All radiology and operating rooms departments should have lead equivalent personal protective equipment (PPE) available. There are three traditional principles of safety against ionizing radiation: time, distance and shielding. It is important to remember that all three principles have a role to play in ensuring radiation safety. This article looks at some of the protection options that should be available, but it is equally important to know the inverse square law and the duration of people’s exposure to radiation. However, as forward scatter and back scatter are created by all scattered objects (this refers to anything that also attenuates radiation), the pattern changes, it is important to understand radiation dose as it affects each person or person. object in the room. in dosage.
Lead aprons are one of the key parts of personal radiation protective equipment along with lead gloves, goggles, and thyroid shields.
In medical imaging there are two main types 1:
Lead equivalence 0.25mm
weighs 1-5 kg (“light apron”)
attenuates 75% of the X-ray beam at 50 kVp
attenuates 51% of the X-ray beam at 100 kVp
Lead Equivalence 0.5mm
weighs 3-7 kg (“heavy apron”)
attenuates 99.9% of the X-ray beam at 50 kVp
attenuates 75% of the X-ray beam at 100 kVp
0.35mm lead equivalent aprons are also used, with a yield between 0.25mm and 0.5mm lead equivalent aprons. The choice between different aprons is based on the balance between radiation protection and the injuries caused by a heavier apron.
Lead aprons should be stored in special racks and avoid kinks or wrinkles as this would create the wire and they should be tested annually for cracks 2,3.
Lead-acid goggles are another important element of radiation protection and should be worn by radiation users / workers in the operating room or other areas where radiation is used, such as the cardiac catheterization lab or angiography room.
Lead glasses have a higher lead equivalency than lead aprons and usually have a lead equivalence of 0.75mm.
Since the lens is susceptible to cataracts, which is a deterministic effect of radiation, it is extremely important to protect the eyes from radiation.
Thyroid guards should be worn whenever a lead apron is worn and should be worn fairly tight.

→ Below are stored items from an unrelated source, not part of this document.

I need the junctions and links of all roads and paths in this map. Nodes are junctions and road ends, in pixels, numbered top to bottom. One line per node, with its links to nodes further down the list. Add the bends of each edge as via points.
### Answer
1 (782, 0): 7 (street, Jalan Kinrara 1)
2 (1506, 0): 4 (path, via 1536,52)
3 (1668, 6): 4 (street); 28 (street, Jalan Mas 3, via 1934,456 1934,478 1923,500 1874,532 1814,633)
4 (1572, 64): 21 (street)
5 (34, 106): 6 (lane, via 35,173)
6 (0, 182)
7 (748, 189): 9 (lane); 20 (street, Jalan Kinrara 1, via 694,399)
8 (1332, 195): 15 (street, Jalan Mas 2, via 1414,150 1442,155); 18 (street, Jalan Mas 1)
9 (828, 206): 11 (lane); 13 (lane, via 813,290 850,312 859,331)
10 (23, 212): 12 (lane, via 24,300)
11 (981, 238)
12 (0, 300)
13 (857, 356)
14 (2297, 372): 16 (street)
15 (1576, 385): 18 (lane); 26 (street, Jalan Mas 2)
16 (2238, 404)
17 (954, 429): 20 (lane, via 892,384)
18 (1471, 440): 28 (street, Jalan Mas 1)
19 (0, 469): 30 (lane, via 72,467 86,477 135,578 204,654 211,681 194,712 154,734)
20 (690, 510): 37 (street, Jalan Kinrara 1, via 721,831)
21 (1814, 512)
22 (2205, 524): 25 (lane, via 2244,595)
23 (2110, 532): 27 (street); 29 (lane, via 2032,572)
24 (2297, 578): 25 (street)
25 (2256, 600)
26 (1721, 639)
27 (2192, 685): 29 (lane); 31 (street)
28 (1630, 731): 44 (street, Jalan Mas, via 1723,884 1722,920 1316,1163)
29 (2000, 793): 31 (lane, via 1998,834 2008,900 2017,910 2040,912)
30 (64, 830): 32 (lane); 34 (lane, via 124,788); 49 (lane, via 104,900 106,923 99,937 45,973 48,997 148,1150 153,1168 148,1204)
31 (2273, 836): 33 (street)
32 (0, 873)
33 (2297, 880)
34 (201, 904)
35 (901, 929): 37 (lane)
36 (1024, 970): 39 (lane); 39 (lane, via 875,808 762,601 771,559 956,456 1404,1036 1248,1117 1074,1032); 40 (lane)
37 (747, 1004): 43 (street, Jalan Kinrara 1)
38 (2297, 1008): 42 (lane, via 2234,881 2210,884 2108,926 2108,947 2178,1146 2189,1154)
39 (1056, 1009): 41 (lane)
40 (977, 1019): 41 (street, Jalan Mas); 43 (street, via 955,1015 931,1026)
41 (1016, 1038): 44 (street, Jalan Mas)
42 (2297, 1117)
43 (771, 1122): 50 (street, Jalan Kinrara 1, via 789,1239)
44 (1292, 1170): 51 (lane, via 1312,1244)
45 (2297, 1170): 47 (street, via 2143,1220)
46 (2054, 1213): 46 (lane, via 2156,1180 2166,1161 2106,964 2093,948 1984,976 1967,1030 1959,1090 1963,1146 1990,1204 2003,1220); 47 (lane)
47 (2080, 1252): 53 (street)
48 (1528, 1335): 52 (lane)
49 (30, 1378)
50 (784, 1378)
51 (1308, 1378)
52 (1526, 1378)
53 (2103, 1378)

Despite the widespread awareness that the thyroid gland is sensitive to radiation, studies have found that there are no clear protocols for the use of the thyroid protector 4,5. It is worth noting that not all personal protective equipment (PPE) is equally effective and the classification must be verified before use 5.
Lead gloves should be worn when the user’s hands are close to the main beam in fluoroscopy-guided procedures. Lead gloves can attenuate the primary beam from 25.8 to 26.5% 6. Many users who need to be this close to the patient during fluoroscopy-guided procedures require finger dexterity for the procedure and may not be able to use gloves that are invariably bulky. In these cases, the user must ensure that the hands do not remain in the beam longer than absolutely necessary.